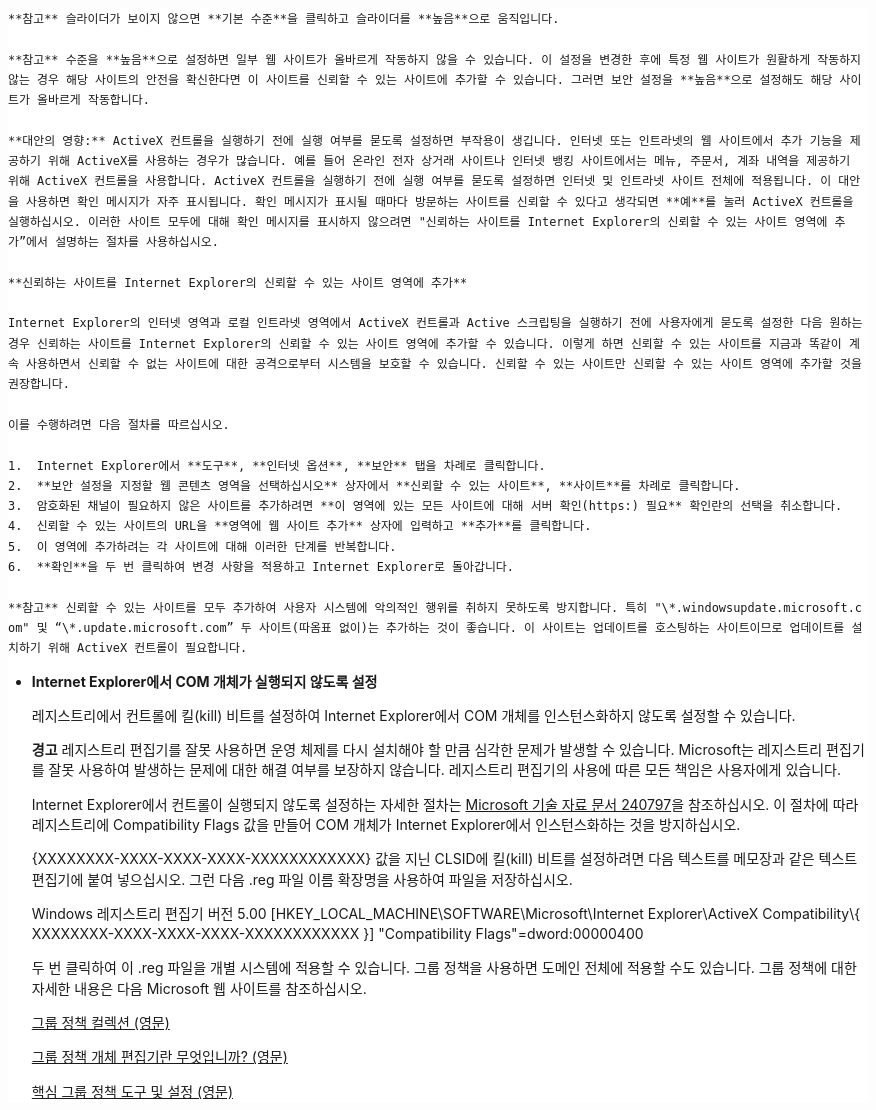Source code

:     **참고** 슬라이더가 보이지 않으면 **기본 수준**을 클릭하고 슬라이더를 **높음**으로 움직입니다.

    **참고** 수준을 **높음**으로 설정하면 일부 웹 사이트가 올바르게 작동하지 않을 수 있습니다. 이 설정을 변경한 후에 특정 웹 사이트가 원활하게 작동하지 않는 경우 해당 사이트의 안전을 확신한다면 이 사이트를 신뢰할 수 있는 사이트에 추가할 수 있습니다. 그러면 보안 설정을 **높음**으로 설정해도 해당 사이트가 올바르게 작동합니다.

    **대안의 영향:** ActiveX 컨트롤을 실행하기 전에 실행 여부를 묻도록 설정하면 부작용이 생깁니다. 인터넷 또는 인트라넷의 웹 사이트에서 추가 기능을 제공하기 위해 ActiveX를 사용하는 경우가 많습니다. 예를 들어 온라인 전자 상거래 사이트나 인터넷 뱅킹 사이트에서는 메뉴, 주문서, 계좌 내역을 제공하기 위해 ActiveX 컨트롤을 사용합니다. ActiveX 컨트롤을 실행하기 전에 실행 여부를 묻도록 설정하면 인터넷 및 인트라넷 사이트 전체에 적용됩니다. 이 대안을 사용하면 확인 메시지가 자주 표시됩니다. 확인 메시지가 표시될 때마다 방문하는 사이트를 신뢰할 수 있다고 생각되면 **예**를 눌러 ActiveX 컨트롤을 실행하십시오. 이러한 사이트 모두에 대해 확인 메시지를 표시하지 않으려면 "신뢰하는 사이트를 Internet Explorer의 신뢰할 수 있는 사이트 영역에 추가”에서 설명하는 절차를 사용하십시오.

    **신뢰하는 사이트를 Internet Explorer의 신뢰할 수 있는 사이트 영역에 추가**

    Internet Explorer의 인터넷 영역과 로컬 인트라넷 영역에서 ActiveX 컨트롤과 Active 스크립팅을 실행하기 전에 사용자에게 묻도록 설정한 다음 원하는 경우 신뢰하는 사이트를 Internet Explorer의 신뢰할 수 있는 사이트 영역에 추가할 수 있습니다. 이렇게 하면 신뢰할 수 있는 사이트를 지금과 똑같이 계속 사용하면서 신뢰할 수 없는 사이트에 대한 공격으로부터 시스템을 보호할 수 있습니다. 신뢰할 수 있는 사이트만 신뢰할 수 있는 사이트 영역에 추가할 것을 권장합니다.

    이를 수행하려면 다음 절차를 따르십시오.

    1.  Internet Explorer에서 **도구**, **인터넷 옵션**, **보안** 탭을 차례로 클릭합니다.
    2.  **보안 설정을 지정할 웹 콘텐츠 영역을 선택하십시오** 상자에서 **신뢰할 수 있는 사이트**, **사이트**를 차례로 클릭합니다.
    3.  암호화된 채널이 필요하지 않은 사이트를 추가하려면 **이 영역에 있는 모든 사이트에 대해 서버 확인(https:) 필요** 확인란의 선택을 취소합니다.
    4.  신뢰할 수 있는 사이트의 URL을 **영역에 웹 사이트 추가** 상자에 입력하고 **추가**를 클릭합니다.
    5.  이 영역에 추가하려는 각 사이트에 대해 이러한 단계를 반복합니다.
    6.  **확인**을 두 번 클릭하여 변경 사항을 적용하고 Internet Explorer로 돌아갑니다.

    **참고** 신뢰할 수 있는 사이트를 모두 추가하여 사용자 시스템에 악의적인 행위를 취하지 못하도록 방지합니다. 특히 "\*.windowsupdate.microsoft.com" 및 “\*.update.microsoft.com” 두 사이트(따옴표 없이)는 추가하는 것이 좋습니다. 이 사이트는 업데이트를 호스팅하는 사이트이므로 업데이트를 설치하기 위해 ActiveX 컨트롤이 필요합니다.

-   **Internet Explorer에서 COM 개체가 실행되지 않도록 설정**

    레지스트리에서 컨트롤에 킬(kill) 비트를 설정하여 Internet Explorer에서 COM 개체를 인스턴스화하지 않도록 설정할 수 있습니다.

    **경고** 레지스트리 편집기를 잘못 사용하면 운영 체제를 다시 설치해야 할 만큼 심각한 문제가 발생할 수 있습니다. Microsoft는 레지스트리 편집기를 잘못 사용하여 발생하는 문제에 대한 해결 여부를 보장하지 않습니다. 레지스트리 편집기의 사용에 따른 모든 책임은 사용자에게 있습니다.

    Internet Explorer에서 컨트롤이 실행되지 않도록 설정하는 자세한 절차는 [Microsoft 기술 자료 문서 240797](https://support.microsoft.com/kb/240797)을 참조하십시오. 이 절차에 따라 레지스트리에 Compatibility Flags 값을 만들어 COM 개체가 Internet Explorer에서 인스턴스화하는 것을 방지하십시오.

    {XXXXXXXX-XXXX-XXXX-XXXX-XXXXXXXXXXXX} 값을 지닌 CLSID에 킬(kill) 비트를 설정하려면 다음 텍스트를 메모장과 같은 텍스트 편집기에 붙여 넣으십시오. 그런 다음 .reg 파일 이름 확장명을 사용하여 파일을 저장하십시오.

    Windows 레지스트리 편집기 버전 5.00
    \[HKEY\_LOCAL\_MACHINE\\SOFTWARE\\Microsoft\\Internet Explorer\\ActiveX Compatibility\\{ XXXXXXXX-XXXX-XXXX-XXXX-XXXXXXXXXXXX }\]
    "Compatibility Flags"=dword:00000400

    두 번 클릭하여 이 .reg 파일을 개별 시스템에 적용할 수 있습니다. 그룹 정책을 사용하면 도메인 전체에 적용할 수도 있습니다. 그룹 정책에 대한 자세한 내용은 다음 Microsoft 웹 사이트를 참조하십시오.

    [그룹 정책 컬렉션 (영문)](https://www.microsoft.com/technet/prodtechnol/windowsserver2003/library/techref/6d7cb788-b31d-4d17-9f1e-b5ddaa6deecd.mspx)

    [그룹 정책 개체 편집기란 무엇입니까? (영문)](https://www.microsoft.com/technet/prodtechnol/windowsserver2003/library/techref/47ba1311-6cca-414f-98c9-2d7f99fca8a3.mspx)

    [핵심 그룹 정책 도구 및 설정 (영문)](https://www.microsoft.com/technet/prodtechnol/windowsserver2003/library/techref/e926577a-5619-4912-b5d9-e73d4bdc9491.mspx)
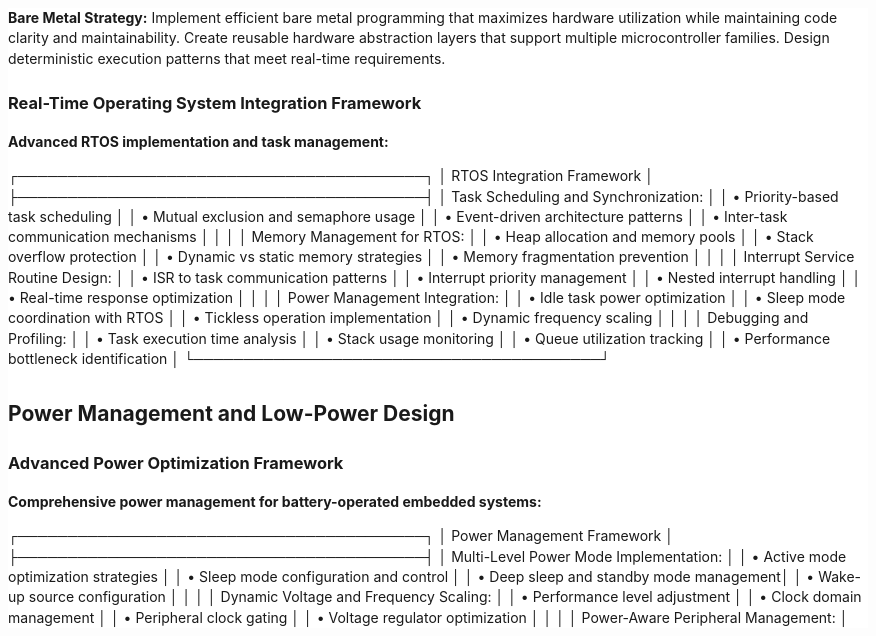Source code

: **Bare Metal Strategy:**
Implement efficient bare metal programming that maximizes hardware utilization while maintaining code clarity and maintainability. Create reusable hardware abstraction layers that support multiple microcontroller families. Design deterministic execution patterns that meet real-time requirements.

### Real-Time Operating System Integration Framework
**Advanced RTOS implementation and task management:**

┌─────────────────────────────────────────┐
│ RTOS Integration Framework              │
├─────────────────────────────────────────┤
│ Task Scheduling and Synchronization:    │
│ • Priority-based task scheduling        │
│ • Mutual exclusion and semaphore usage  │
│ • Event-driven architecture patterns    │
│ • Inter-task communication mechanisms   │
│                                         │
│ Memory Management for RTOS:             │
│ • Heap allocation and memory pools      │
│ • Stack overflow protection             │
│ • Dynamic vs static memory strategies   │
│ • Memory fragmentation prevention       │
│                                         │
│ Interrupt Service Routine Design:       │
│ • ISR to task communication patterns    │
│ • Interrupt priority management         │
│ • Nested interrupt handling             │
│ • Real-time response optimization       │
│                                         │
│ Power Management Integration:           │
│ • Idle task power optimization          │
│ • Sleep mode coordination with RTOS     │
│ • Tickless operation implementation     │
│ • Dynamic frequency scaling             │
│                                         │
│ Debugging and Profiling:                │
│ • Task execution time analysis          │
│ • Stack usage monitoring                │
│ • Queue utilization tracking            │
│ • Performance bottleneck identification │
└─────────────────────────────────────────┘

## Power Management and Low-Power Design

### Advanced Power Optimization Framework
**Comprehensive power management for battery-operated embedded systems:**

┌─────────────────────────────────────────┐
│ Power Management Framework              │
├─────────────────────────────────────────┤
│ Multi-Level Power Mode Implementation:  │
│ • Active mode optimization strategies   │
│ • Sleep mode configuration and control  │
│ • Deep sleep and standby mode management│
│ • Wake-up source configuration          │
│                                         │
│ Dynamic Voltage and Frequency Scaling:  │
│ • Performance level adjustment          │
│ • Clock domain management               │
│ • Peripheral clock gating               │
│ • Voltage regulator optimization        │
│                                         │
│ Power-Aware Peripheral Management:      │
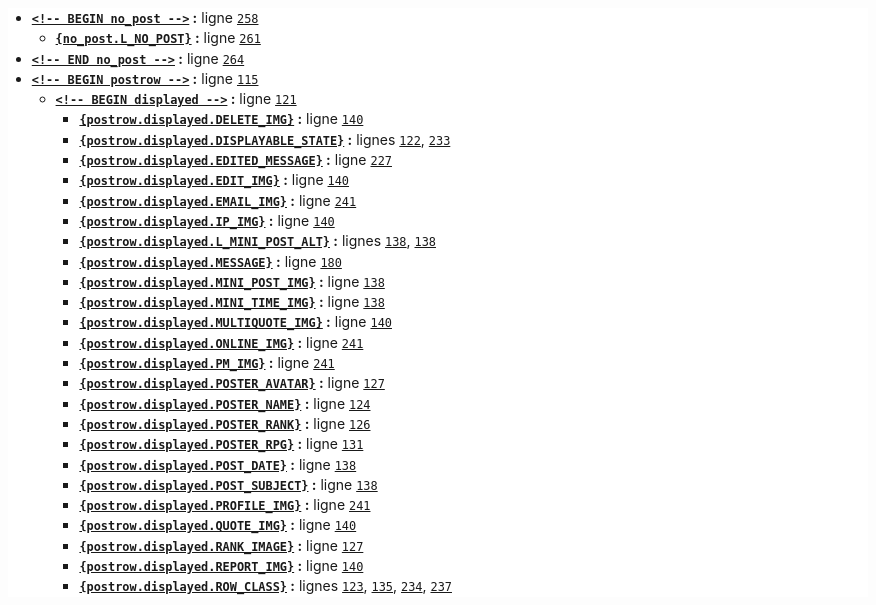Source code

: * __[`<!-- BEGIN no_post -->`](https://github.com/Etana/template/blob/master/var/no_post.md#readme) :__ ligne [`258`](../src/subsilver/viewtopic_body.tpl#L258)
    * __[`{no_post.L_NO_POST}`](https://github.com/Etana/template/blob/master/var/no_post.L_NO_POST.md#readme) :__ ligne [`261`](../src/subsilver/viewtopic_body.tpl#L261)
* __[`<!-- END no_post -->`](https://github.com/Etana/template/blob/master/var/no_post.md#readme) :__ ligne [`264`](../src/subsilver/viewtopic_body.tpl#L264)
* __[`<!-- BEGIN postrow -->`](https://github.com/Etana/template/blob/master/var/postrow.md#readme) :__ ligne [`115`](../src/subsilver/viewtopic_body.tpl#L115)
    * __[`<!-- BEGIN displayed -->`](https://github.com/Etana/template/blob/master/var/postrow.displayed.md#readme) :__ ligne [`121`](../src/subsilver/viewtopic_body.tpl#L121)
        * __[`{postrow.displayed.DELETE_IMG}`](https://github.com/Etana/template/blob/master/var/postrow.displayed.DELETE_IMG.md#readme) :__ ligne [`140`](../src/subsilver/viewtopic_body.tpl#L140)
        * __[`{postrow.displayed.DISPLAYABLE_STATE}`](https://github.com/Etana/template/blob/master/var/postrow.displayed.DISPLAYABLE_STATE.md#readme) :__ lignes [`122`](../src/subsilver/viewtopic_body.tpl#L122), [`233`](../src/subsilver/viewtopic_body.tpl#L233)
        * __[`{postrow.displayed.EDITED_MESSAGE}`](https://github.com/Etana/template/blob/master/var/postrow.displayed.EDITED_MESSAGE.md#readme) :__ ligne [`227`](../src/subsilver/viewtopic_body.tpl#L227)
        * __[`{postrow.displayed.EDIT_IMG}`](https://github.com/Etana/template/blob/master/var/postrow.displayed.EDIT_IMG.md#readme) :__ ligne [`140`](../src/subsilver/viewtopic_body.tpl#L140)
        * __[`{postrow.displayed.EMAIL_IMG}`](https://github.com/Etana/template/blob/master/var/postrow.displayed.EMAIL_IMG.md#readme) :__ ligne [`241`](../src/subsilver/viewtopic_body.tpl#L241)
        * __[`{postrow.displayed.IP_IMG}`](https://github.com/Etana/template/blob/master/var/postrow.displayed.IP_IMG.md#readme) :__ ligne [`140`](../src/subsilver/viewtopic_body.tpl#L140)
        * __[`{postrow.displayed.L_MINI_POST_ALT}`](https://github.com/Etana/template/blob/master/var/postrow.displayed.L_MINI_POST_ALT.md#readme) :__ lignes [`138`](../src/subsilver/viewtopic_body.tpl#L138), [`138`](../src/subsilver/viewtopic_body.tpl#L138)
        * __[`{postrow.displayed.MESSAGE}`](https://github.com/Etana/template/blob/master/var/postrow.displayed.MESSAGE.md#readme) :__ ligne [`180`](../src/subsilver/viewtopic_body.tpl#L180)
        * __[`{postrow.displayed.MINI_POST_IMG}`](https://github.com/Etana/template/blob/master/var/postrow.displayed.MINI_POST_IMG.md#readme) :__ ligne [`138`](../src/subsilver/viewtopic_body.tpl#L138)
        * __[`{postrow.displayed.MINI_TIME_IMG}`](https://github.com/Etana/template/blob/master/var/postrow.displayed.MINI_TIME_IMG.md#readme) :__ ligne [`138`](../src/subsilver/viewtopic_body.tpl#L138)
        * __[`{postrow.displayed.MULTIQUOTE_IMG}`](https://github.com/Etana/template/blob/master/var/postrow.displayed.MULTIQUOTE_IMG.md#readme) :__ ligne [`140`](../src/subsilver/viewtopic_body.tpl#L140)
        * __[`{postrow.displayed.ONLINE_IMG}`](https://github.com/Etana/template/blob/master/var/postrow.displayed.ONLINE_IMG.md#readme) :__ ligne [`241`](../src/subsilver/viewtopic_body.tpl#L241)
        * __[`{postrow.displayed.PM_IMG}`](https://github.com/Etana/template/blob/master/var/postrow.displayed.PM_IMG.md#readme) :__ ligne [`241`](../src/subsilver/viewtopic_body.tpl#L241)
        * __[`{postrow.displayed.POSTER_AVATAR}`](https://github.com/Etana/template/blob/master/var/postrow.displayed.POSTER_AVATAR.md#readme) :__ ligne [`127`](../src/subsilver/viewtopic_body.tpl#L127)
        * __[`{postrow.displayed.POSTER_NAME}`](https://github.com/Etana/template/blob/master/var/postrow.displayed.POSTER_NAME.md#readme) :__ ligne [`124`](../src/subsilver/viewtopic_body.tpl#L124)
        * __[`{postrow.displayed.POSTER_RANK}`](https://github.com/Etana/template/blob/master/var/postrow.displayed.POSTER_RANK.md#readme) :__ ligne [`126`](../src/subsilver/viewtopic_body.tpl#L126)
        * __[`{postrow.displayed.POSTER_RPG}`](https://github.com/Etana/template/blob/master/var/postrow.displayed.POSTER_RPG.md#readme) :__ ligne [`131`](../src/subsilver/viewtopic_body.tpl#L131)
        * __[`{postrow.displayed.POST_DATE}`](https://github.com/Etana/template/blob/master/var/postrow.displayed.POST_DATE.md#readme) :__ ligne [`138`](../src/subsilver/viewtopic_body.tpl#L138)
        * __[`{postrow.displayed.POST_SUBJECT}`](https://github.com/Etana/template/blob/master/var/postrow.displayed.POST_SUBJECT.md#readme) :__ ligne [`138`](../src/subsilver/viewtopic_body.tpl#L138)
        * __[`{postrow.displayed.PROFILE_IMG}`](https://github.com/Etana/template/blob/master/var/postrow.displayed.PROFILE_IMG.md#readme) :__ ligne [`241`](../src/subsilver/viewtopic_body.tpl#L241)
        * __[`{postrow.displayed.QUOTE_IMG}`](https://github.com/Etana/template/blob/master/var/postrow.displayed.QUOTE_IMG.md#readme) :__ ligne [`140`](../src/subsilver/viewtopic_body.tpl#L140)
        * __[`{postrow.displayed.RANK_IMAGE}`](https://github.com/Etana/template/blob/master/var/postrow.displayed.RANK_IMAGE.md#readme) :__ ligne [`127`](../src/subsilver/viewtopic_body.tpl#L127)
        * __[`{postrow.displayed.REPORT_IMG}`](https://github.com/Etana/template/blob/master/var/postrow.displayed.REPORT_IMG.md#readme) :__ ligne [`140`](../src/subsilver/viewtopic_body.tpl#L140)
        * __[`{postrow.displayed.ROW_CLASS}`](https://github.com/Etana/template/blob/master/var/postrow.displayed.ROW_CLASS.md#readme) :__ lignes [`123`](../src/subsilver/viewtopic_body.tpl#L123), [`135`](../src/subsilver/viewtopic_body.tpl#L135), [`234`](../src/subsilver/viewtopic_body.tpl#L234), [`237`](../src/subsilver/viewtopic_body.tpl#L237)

▬▬▬▬▬▬▬▬▬▬

Copy the records word for word, starting at the beginning and ending with the line that contains "사이트가 올바르게 작동합니다.". Leave the pictures out of your copy.

Source code

:     **참고** 슬라이더가 보이지 않으면 **기본 수준**을 클릭하고 슬라이더를 **높음**으로 움직입니다.

    **참고** 수준을 **높음**으로 설정하면 일부 웹 사이트가 올바르게 작동하지 않을 수 있습니다. 이 설정을 변경한 후에 특정 웹 사이트가 원활하게 작동하지 않는 경우 해당 사이트의 안전을 확신한다면 이 사이트를 신뢰할 수 있는 사이트에 추가할 수 있습니다. 그러면 보안 설정을 **높음**으로 설정해도 해당 사이트가 올바르게 작동합니다.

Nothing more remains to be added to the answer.